TEXT SEGMENT:
EventEmitter in OCaml

I want to implement node.js EventEmitter in OCaml, but I find I cannot to compare two functions when I implmenting emitter.on(eventName, listener) method. Any ideas?
When I compare two functions, error araise:

# let sum x = x + 1;;
# let add = sum;;
# sum = add;;
Exception: Invalid_argument "equal: functional value".

In this case probably physical equality is the way to go i.e. ==.

1 Like

== works,thanks.

let sum x =  x + 1
val sum : int -> int = <fun>
let add = sum
val sum : int -> int = <fun>

sum == add
bool = true

sum = add
Exception: Invalid_argument "compare: functional value".

It’s probably not the right thing to do still, if you write the same lambda capturing different things in its closure, it won’t compare equal… If you write the same lambda at different point in the program there’s a chance it’ll allocate a new distinct one…

let f = fun x -> x
let g = fun x -> x

let _ = assert (f != g)

I don’t think it is ever right to compare functions. what’s the nodejs implementation doing? trying to specify that first will help arise a proper solution in OCaml I imagine.

emitter.removeListener(eventName, listener) will find listener in the event list for the same event name in order to remove listener.

I just tried with nodejs and

let e = new EventListener;
e.on('error', () => {})
e.on('error', () => {})
e.removeListener('error', () => {})

doesn’t remove anything because the lambdas are distinct… would’ve been surprised if it did.

They really just designed an API like this. Why not ask the caller to pass a unique string tag for each listener, so that you can later correctly retrieve it…?

You are right, a unique tag is need to retrieve the listener.

In this case physical equality is appropriate because you are supposed to pass in a reference (a variable) to the event handler that you defined and set previously. When removing the handler, the handler is just removed from the array. The unique tag that you mentioned is just the memory location of the handler function. It should work fine as long as the same variable is used to both add and remove the handler.

WORK TO BE COMPLETED: Update the part of the discussion above starting at "It’s probably not" and ending at "OCaml I imagine.", so that "lambda" becomes "anonymous function". The lines that come next have nothing to do with the discussion above.

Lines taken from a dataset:

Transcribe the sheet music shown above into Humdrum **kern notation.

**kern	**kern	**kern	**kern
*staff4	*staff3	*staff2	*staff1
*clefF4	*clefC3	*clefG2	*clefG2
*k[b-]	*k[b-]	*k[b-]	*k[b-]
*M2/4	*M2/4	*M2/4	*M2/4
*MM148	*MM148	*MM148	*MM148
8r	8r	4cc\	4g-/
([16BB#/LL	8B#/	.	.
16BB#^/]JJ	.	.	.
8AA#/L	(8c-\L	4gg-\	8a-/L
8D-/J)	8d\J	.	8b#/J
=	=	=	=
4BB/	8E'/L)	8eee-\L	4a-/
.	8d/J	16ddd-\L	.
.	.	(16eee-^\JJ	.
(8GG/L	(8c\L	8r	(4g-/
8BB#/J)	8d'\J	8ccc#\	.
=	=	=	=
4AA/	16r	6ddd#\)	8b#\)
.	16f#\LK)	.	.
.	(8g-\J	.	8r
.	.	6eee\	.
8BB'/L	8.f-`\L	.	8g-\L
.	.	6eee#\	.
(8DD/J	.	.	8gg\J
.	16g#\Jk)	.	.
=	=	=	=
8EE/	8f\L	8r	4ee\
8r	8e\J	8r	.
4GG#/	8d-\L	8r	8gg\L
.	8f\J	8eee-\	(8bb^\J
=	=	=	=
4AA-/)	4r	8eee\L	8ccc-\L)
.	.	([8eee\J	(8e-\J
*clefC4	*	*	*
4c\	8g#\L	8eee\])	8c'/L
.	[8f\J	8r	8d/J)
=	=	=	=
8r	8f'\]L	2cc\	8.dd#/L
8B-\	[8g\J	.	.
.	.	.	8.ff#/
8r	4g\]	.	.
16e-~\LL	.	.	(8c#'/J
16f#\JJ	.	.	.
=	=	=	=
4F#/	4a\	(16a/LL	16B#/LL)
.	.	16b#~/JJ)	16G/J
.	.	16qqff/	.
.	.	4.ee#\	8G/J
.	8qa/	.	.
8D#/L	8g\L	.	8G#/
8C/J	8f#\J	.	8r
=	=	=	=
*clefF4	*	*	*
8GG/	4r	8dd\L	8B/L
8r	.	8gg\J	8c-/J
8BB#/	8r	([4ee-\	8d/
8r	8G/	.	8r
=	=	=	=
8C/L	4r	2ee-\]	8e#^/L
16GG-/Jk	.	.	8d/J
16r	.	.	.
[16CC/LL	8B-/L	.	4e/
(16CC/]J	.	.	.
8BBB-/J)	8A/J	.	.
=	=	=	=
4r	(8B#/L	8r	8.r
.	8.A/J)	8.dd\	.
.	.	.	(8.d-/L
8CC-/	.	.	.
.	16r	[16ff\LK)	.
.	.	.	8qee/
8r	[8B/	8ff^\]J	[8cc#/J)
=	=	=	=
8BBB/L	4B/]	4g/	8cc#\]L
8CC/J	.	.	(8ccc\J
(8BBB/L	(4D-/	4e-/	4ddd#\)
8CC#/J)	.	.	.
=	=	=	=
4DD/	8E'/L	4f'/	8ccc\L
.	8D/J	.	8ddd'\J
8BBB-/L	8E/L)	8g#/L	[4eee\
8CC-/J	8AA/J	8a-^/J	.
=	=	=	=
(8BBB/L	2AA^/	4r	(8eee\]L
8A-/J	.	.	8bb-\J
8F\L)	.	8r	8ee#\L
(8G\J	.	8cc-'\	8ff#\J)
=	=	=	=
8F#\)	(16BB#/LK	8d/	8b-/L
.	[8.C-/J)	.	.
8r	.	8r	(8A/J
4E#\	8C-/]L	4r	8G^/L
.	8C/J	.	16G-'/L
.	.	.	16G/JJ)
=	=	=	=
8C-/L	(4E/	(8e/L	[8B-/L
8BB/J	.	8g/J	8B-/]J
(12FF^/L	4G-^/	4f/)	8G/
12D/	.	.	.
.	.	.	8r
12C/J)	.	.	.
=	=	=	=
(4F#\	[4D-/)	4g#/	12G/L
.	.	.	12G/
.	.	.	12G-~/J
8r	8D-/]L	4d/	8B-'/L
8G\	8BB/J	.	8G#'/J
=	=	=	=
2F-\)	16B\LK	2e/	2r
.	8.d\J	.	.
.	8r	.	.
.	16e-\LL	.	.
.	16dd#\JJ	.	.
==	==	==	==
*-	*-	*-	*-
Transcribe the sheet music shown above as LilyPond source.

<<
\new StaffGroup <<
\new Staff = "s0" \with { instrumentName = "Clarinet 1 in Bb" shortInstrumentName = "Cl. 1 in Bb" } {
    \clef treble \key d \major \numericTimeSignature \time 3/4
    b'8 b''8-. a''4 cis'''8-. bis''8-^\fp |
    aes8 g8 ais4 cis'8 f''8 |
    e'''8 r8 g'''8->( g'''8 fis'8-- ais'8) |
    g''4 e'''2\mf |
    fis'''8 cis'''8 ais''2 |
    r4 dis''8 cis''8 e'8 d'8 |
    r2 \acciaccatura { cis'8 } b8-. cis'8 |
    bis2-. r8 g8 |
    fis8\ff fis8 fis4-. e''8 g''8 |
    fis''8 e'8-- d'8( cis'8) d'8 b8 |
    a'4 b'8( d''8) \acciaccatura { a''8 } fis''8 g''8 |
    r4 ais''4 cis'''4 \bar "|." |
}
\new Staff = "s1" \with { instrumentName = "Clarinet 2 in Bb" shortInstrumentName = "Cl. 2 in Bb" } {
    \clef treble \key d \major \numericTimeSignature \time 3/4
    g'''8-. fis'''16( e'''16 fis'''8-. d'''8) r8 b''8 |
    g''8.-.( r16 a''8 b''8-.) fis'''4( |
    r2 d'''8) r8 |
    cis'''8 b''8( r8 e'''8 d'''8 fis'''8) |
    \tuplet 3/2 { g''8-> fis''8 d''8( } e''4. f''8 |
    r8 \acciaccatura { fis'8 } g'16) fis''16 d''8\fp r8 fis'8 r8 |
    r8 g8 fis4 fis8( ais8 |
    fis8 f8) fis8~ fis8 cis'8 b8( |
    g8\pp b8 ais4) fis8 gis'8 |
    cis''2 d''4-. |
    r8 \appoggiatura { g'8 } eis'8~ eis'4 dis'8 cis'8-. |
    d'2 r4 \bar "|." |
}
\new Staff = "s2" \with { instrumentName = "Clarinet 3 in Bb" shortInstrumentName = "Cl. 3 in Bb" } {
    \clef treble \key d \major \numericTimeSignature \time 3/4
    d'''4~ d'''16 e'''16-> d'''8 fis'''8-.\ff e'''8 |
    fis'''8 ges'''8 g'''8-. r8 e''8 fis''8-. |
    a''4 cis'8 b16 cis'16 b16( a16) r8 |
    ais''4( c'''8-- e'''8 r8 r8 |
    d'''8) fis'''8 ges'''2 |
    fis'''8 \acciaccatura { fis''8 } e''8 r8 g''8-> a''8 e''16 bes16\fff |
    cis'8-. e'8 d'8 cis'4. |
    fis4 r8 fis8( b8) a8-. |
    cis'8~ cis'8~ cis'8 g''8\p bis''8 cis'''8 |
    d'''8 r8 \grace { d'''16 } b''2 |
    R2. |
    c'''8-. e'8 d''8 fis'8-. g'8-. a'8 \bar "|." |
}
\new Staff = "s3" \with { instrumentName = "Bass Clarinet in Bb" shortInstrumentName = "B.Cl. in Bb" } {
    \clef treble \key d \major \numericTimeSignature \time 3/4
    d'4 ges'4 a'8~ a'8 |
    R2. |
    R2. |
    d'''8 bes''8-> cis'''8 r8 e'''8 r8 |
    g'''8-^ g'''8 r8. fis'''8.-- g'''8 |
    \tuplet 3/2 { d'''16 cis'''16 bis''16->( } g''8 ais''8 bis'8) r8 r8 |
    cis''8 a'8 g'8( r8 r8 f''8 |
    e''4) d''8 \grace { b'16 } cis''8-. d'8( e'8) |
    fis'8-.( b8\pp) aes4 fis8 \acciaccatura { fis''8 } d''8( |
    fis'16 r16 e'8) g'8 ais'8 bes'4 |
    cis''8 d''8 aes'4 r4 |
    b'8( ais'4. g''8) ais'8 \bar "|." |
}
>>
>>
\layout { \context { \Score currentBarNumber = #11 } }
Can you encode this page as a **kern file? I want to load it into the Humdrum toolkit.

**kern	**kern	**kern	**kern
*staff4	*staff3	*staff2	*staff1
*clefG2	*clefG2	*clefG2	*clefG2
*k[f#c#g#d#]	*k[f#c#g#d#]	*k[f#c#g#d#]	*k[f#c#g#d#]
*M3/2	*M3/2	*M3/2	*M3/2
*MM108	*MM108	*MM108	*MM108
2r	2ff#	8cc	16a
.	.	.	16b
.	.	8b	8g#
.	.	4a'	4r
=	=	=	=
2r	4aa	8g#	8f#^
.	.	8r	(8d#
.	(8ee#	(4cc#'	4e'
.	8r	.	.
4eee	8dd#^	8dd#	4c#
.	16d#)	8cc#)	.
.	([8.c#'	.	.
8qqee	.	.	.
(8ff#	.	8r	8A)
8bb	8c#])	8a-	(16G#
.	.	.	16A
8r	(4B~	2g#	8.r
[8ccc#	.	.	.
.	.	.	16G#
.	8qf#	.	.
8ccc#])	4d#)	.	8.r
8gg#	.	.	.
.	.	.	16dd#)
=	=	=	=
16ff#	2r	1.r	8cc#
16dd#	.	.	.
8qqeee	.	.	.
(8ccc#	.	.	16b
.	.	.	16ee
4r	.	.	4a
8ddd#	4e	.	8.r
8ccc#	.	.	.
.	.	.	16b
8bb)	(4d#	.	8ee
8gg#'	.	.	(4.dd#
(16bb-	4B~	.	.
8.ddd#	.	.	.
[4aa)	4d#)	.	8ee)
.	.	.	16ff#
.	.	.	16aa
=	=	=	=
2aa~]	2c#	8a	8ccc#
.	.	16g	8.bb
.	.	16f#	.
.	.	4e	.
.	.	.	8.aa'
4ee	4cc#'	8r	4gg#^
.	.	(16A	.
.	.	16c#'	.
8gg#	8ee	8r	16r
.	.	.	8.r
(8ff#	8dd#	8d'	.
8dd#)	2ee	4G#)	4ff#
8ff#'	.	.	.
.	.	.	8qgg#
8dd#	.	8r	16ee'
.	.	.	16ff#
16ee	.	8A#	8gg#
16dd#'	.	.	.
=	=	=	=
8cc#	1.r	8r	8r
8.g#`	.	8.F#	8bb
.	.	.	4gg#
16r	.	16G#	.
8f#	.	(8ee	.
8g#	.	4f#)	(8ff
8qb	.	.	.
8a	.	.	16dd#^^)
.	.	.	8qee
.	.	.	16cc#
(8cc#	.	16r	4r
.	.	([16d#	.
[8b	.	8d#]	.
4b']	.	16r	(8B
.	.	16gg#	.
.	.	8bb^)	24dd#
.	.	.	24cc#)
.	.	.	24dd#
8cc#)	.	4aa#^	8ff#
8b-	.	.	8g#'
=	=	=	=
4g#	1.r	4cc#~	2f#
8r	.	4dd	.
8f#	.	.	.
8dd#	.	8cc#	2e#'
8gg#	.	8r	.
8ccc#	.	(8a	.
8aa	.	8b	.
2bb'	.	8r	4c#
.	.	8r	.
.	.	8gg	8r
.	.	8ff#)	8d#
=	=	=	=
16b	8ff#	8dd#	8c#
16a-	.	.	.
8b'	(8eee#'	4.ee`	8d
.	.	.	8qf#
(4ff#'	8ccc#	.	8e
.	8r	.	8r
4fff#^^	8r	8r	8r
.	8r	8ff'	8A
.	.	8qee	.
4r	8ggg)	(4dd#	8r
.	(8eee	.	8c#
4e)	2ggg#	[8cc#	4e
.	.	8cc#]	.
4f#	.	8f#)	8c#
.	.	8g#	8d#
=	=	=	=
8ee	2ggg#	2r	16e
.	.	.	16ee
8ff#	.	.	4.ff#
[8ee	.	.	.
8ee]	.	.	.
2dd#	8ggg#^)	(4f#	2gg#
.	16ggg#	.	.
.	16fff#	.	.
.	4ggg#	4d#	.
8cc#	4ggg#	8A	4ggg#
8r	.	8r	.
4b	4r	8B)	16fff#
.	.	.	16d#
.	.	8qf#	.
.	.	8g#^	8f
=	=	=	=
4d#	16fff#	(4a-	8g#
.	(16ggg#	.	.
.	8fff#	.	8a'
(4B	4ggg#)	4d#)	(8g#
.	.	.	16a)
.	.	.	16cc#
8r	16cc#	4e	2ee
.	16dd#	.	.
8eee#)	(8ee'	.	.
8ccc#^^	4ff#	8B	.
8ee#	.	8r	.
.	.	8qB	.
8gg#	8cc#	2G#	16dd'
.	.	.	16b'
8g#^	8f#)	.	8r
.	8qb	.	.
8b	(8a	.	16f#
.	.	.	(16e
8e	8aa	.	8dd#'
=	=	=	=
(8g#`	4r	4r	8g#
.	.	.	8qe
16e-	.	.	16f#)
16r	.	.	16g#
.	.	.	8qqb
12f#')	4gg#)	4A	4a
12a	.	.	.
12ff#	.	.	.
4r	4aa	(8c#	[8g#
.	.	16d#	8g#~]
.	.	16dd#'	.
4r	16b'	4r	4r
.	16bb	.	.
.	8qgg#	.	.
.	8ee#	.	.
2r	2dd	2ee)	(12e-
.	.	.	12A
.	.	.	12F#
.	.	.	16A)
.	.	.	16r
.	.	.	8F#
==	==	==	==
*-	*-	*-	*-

RESPONSE TO THIS EXERCISE:
It’s probably not the right thing to do still, if you write the same anonymous function capturing different things in its closure, it won’t compare equal… If you write the same anonymous function at different point in the program there’s a chance it’ll allocate a new distinct one…

let f = fun x -> x
let g = fun x -> x

let _ = assert (f != g)

I don’t think it is ever right to compare functions. what’s the nodejs implementation doing? trying to specify that first will help arise a proper solution in OCaml I imagine.